*GIVEN TEXT*:
--- START ---

South Africa as a country had imposed some limited
sanctions against Nigeria. The country’s
president is co-ordinating on-going efforts to ensure a multilateral embargo on
Nigeria’s crude oil. The South African
Football Association withdrew the invitation extended to Nigeria to participate
in a four-nation tourney in November 1995.
There was the expulsion of a Nigerian beauty queen from a pageant
competition. All these constitute the
most visible of any set of sanctions from any African country against Nigeria
“(The Guardian(Lagos)1996: 1-2)
South Africa’s President explaining his
position was quoted as saying;
“We tried to resolve the
matter by peaceful means. It is
something quite diplomacy to persuade them to refrain from the action that they
have taken. My conscience is therefore
clear in taking this action. (Commonwealth
Suspends Nigeria op. cit.: A2)
Furthermore, he was quoted
as having emphasized that;
“South Africans are not
against the people of Nigeria. what we
are proposing are short and sharp measures which will produce the result
Nigerians and the world desire” (Ibid).
For according to him;
“We are dealing with an
illegitimate, barbaric, arrogant military dictatorship which has murdered
activists using a Kangaroo court and false evidence. That is what we are against. Our impatience at the developments in Nigeria
is a feeling of sympathy towards Nigerians, that a nation that we look up to
should be subjected to tyranny and undermines Africa’s revival and the status
of the continent in the eyes of the world” ( The Guardian on Sunday (Lagos) 1995: 1)
His counterpart in the
Southern African region Zimbabwean President Robert Mugabe summarise the
feelings of African countries;
“For all of us, I think in
Africa, are fully angry at what has happened.
We have done everything within our power as friends and as brothers to
assist but apparently they are inexorable set on a course of self-destruction”

--- END ---

Collected data
--- START ---

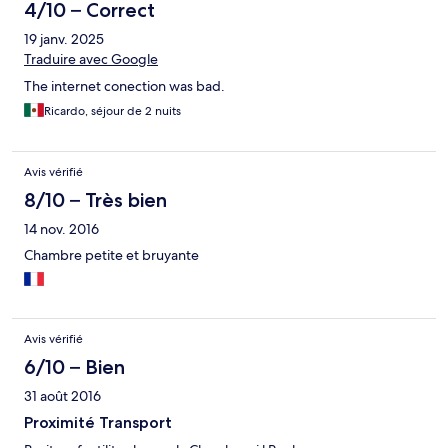
4/10 – Correct
19 janv. 2025
Traduire avec Google
The internet conection was bad.
Ricardo, séjour de 2 nuits
Avis vérifié
8/10 – Très bien
14 nov. 2016
Chambre petite et bruyante
Avis vérifié
6/10 – Bien
31 août 2016
Proximité Transport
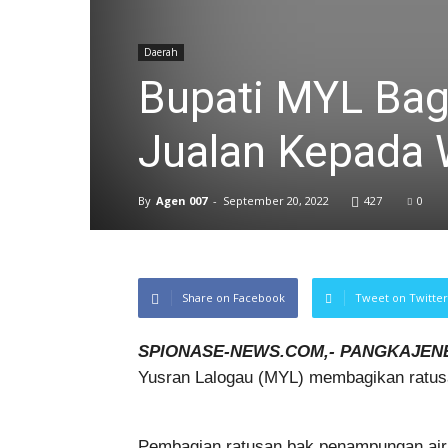
Daerah
Bupati MYL Bag
Jualan Kepada
By
Agen 007
-
September 20, 2022
427
0
Share on Facebook
Tweet on Twitter
SPIONASE-NEWS.COM,- PANGKAJEN
Yusran Lalogau (MYL) membagikan ratus
Pembagian ratusan bak penampungan air 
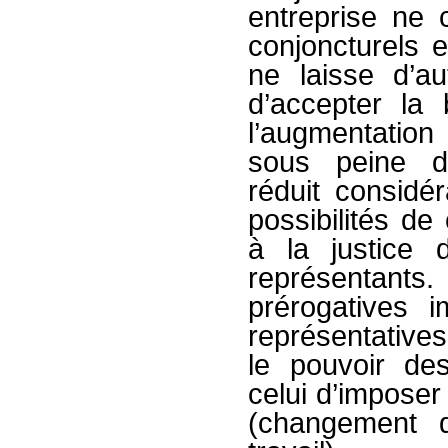
entreprise ne
conjoncturels e
ne laisse d’a
d’accepter la
l’augmentatio
sous peine de
réduit considér
possibilités de
à la justice 
représentants
prérogatives 
représentative
le pouvoir de
celui d’imposer 
(changement 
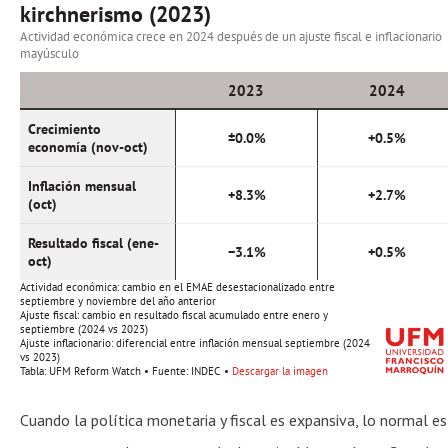
Cuando la política monetaria y fiscal es expansiva, lo normal es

--- END ---

Shorten the paragraph of the text on South Africa's measures against Nigeria that begins "South Africa as a country had imposed" into a brief bulleted list of its main facts.

- South Africa had imposed some limited sanctions on Nigeria.
- Its president is coordinating ongoing efforts toward a multilateral embargo on Nigeria's crude oil.
- The South African Football Association withdrew Nigeria's invitation to a four-nation tournament in November 1995.
- A Nigerian beauty queen was expelled from a pageant.
- Together, these are the most visible sanctions any African country has taken against Nigeria.